The details of the proposal reflected some of the drastic shifts in priorities as a result of the pandemic — including cuts for spending on cohesion, defense, research and administration compared to the 2018 blueprint.
But the Commission appears to have sought to compensate for cuts in some areas by adding spending for similar programs as part of the recovery package. Commission officials sought to preserve the top goals of von der Leyen’s team, including efforts to combat climate change and to promote digital transformation across the EU, by baking those into the recovery program.
Cohesion programs, for example, would be allocated €323 billion from the EU budget over seven years — less than the €330 billion proposed in 2018 — but would get a top-up of €50 billion from borrowed funding. Similarly, the Commission is proposing to reduce the EU budget allocation for the research and innovation program Horizon Europe, but add €13.5 billion of borrowed money.

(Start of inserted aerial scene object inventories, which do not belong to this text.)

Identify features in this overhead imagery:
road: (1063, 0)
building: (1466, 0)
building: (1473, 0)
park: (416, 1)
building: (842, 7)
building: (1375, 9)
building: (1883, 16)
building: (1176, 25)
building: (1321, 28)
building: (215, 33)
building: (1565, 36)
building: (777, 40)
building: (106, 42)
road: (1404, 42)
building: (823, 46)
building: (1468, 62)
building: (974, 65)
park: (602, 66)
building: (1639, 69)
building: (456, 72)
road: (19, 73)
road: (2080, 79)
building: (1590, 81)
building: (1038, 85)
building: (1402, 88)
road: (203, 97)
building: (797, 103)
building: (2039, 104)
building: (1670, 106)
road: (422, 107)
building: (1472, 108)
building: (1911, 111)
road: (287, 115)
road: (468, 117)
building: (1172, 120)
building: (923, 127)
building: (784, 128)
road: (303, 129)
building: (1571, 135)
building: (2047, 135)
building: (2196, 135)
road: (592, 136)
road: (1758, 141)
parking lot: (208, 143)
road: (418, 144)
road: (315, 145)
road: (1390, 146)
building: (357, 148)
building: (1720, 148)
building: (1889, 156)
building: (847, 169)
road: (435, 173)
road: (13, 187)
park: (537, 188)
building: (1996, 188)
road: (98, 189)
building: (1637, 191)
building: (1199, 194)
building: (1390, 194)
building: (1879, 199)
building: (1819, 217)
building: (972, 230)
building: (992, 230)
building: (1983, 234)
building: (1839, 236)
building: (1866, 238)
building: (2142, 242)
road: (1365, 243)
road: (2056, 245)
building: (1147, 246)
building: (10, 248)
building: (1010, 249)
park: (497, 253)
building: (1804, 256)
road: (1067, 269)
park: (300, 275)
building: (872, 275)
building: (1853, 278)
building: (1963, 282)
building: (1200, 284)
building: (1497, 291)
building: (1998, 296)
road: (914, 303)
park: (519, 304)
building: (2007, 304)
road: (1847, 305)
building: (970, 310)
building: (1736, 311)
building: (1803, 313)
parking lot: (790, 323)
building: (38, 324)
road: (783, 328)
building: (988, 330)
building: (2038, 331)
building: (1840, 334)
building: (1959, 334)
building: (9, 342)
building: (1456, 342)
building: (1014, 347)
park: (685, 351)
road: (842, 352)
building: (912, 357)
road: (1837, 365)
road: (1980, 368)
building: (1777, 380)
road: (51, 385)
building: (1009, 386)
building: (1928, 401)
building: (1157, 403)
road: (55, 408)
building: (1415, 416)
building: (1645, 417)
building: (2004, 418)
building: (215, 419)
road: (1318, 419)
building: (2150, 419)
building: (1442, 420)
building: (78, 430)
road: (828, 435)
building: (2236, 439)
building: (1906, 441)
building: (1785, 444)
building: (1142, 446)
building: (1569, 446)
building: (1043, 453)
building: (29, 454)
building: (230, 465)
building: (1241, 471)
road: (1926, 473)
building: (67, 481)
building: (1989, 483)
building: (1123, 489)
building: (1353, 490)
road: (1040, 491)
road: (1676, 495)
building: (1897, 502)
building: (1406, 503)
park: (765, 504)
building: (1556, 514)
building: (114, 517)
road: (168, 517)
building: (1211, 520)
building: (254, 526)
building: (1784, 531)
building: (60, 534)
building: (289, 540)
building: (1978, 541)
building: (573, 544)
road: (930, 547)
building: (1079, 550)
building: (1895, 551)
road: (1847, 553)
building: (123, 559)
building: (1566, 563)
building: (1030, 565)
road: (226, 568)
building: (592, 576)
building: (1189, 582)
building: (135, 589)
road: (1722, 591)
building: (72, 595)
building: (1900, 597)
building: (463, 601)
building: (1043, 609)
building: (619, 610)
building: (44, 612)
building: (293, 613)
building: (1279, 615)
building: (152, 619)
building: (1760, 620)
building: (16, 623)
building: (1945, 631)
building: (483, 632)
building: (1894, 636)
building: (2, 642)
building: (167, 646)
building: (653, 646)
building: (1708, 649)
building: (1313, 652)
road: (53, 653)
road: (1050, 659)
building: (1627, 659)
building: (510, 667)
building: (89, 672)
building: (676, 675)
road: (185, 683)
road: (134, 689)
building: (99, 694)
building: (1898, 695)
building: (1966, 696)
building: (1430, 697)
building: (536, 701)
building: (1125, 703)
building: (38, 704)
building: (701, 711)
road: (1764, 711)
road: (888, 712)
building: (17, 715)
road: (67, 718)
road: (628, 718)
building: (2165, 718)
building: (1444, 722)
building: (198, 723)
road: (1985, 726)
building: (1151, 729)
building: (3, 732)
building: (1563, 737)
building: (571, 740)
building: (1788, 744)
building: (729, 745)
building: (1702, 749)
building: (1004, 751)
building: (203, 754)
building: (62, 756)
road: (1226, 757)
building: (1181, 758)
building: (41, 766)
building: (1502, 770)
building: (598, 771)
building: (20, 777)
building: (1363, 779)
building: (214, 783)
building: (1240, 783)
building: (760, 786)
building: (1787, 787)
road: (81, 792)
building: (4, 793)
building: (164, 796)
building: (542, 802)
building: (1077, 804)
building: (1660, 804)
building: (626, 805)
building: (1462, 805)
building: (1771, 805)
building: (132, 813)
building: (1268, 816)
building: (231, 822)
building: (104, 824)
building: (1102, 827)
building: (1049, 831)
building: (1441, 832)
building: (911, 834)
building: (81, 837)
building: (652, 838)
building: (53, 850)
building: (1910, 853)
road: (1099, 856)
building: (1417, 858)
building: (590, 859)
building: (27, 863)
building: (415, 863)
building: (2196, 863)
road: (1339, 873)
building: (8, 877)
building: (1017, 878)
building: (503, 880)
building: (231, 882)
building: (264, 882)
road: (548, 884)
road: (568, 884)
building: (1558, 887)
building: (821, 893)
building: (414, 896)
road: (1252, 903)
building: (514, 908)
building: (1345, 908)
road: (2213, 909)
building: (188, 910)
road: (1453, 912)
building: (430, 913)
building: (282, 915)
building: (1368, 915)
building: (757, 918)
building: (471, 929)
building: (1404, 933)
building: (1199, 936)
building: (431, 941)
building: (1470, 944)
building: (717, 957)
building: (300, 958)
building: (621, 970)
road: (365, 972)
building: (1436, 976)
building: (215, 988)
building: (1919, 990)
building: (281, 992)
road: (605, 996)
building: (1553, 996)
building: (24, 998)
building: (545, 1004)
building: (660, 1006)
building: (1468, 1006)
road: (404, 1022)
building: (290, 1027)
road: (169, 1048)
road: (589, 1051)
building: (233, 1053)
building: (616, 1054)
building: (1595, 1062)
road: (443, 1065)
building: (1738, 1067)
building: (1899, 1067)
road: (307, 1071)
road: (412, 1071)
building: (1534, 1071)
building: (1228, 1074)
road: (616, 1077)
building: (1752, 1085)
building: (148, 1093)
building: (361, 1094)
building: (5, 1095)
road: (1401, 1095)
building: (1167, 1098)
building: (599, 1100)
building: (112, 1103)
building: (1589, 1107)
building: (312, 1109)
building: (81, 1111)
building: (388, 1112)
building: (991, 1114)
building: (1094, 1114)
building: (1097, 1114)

Some programs would see cuts overall: planned spending for the European Defense Fund and military mobility, as well as the bloc’s administrative expenses, would be reduced, with no compensation from recovery funding.
Spending on the Common Agricultural Policy would be increased, however, as would funding for the environment and climate action.
One key change in the Commission’s proposal is its approach to rebates — reductions to the amount of money some member countries, such as the Netherlands, contribute to the bloc’s coffers. It has backed down on plans to phase them out in the near term.
The Recovery Instrument would be created by raising the so-called own resources ceiling — the maximum amount the EU can request from member countries to finance its expenditures. The Commission would use the raised ceiling to borrow on financial markets, with the debt to be repaid over 30 years — “after 2027 and by 2058 at the latest,” according to technical documents.